Bill Tweeddale September 2, 2024 - 9:46 am

It may be apocryphal, but the story goes that a reporter once asked Don McLean about the “meaning” of American Pie. His answer: “It meant that I’d never have to work another day in my life!”

Reply
Zalman Lev September 2, 2024 - 6:51 pm

Frank Jump’s Fading Ad Blog has a good shot of the wall ad at 5th Avenue and Union Street: Columbia Hall/Lillianette Cigars. Looks like there may have been another advertisement on the wall as well. But, the ca. 1940 tax photo shows that the entire wall was a Fletcher’s Castoria ad: Fletcher’s on 725 Union Street. So, when and/or why did the Lillianette ad come about?

Reply
therealguyfaux September 2, 2024 - 11:09 pm

Re: Ralph Kiner and “Handover”– Ol’ Ralphie was notorious for getting names wrong. Allegedly he once called his broadcast partner Tim McCarver “Tim MacArthur”

Reply
Brooke Lynn Knight September 3, 2024 - 3:27 pm

Columbia Hall has an interesting history. According to the website, “My Al Capone Museum” (https://www.myalcaponemuseum.com/id242.htm), an incident there led to Al “Scarface” Capone’s famous scar. (Capone, as I’m sure you know, grew up on Garfield Place in Park Slope.)

“[Columbia Hall is]…where Capone and other teens went to dance on weekends. It is here, in 1918, that a young Al Capone will start a fight with Frank Galluccio. Later that evening, when the two meet up again in a nearby restaurant, Galluccio will slash Capone’s face with a steak knife.”

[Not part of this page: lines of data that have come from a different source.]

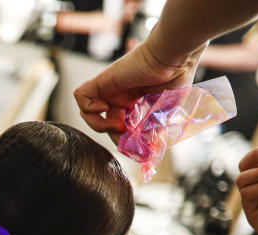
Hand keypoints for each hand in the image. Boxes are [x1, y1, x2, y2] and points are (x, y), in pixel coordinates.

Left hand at [74, 35, 204, 140]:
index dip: (124, 138)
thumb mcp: (165, 112)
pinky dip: (88, 109)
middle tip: (128, 134)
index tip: (137, 142)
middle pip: (103, 122)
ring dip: (100, 125)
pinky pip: (81, 97)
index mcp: (134, 99)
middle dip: (113, 135)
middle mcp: (119, 94)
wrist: (175, 56)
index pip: (119, 125)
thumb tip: (148, 154)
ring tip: (118, 123)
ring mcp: (109, 88)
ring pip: (88, 112)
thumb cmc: (177, 77)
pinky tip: (106, 108)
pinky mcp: (102, 80)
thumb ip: (153, 131)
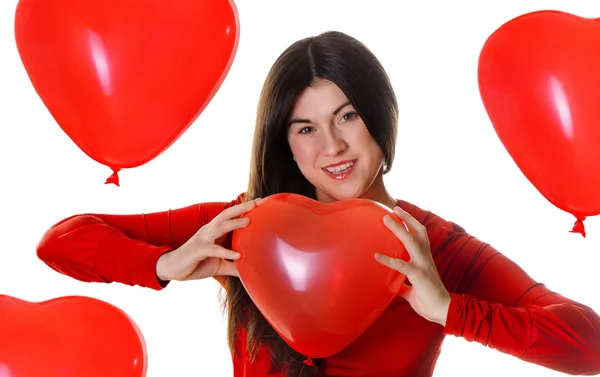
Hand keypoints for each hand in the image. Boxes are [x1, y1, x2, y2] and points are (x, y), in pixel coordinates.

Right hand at [156, 198, 259, 280]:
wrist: (172, 269)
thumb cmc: (196, 263)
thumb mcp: (218, 265)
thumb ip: (233, 266)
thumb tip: (249, 271)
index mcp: (214, 231)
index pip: (230, 216)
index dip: (243, 208)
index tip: (259, 201)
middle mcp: (209, 231)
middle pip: (226, 214)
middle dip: (241, 207)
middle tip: (257, 202)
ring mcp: (203, 239)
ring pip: (219, 227)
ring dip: (234, 223)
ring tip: (248, 220)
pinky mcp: (198, 250)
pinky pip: (213, 250)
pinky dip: (225, 252)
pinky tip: (237, 255)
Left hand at [375, 206, 450, 325]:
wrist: (443, 312)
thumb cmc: (428, 301)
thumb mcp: (412, 290)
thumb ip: (403, 285)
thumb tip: (392, 285)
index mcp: (425, 260)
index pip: (420, 236)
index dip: (412, 224)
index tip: (401, 214)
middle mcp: (425, 258)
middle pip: (418, 232)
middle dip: (407, 218)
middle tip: (394, 209)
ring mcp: (423, 265)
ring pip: (411, 241)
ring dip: (399, 229)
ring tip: (386, 219)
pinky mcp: (419, 275)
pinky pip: (402, 265)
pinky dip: (388, 259)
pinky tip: (376, 255)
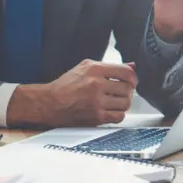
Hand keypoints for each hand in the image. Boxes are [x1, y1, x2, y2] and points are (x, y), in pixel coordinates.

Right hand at [7, 60, 136, 127]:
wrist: (49, 103)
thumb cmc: (65, 86)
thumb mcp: (85, 68)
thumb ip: (109, 67)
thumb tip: (132, 65)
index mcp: (94, 70)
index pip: (126, 72)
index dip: (133, 78)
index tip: (132, 81)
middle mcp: (96, 85)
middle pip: (128, 88)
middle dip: (127, 91)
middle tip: (120, 92)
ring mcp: (97, 102)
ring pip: (125, 103)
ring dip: (123, 103)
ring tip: (115, 101)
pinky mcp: (96, 117)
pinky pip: (119, 116)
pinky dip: (118, 114)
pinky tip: (110, 110)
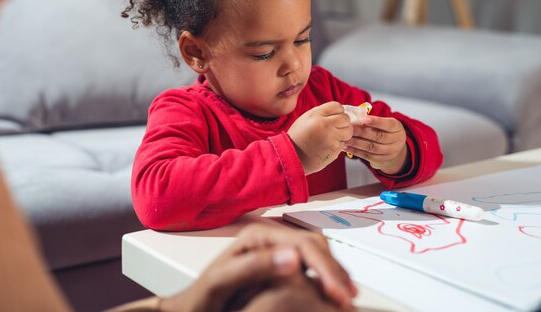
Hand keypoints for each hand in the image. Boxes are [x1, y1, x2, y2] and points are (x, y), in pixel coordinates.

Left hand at [160, 223, 356, 311]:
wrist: (192, 308)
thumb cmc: (202, 298)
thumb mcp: (222, 283)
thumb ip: (254, 267)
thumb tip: (293, 256)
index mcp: (257, 236)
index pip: (303, 243)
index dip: (325, 268)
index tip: (337, 293)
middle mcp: (268, 237)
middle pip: (315, 245)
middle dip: (334, 270)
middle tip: (348, 299)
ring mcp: (274, 249)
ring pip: (317, 252)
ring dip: (334, 272)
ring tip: (346, 298)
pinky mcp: (278, 263)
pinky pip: (311, 263)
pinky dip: (326, 277)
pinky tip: (331, 294)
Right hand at [288, 102, 353, 174]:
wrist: (293, 157)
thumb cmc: (298, 138)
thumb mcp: (305, 119)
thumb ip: (321, 114)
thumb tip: (336, 112)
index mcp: (316, 114)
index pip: (337, 106)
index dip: (338, 111)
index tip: (335, 116)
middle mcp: (324, 124)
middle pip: (345, 118)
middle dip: (343, 122)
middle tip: (336, 127)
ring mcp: (331, 137)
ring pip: (348, 130)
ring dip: (344, 133)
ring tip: (334, 136)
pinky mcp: (335, 149)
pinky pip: (344, 142)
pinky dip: (339, 144)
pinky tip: (329, 145)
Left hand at [344, 115, 408, 174]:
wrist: (394, 150)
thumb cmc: (385, 132)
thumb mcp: (384, 125)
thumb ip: (373, 122)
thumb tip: (355, 118)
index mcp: (397, 128)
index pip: (388, 125)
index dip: (376, 122)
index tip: (364, 119)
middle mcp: (396, 140)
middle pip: (378, 137)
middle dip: (362, 132)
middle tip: (350, 129)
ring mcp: (390, 152)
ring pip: (371, 147)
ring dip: (356, 143)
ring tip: (346, 139)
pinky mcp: (381, 161)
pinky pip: (367, 156)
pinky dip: (355, 151)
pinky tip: (346, 147)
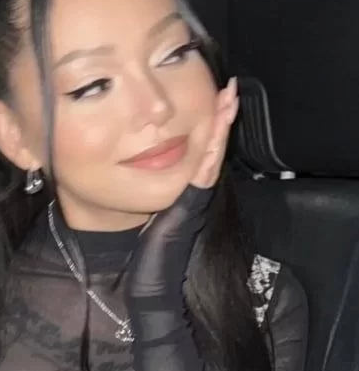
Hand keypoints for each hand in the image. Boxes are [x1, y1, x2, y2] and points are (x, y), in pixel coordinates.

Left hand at [127, 79, 238, 300]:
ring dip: (220, 127)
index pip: (200, 150)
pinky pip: (203, 174)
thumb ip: (153, 194)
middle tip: (229, 89)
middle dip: (220, 118)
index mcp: (185, 191)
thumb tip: (141, 172)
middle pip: (211, 147)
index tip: (214, 98)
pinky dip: (211, 152)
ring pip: (212, 155)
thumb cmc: (146, 254)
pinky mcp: (191, 206)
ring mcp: (195, 198)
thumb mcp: (148, 213)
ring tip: (228, 101)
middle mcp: (194, 192)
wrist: (153, 280)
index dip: (209, 125)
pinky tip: (215, 134)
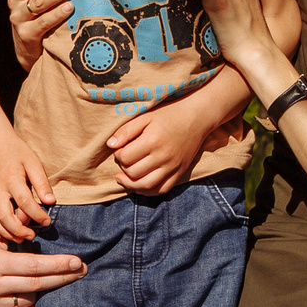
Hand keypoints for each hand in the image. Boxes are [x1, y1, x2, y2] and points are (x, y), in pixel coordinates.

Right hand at [0, 126, 55, 242]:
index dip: (37, 216)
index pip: (25, 203)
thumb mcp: (32, 161)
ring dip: (6, 233)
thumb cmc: (15, 150)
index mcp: (11, 178)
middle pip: (5, 217)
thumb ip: (41, 182)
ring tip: (19, 238)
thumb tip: (50, 202)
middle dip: (20, 231)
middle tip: (32, 236)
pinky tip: (2, 232)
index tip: (47, 222)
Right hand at [0, 222, 84, 306]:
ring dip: (40, 292)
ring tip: (42, 280)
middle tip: (81, 271)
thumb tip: (42, 211)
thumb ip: (16, 222)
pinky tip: (32, 304)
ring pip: (29, 302)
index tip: (78, 262)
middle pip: (37, 285)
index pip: (35, 266)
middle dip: (63, 277)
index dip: (59, 265)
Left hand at [105, 91, 224, 194]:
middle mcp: (163, 156)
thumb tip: (110, 145)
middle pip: (133, 173)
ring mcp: (173, 167)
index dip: (117, 154)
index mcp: (152, 141)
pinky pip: (162, 190)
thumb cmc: (168, 116)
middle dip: (123, 168)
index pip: (125, 158)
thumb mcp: (145, 117)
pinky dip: (148, 191)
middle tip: (124, 160)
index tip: (120, 149)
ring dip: (130, 184)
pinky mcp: (180, 173)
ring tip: (124, 178)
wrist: (196, 118)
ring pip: (146, 186)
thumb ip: (126, 131)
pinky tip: (139, 186)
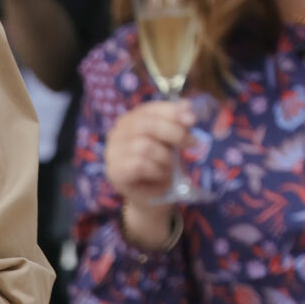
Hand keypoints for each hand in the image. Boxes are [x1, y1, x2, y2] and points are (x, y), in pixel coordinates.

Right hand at [105, 102, 191, 247]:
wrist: (153, 198)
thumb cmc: (162, 166)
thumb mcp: (173, 142)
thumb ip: (177, 123)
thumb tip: (187, 105)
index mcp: (130, 121)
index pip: (149, 109)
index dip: (171, 112)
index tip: (192, 120)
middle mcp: (117, 133)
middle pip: (146, 124)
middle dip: (173, 132)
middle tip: (190, 143)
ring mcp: (112, 153)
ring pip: (144, 146)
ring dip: (165, 157)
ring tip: (169, 167)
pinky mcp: (114, 172)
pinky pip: (139, 165)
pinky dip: (156, 170)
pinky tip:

The building is still there, as the sign fades. There’s a great photo of it in Capone’s day on the blog page I linked above.

Reply
John McDermott September 5, 2024 - 12:50 am

You are a font of knowledge with a great knowledge of fonts!

Reply
John Shea September 8, 2024 - 6:32 pm

You mentioned Stedman Square as the location of the 65 th St Terminal of the Fifth Avenue El. If you look at a map you will see a 1 block extension of Senator St bordering the square. This was the location of a ramp from the El terminal to the street used by Streetcars, The cars would climb up the El structure where a transfer could be made to the El.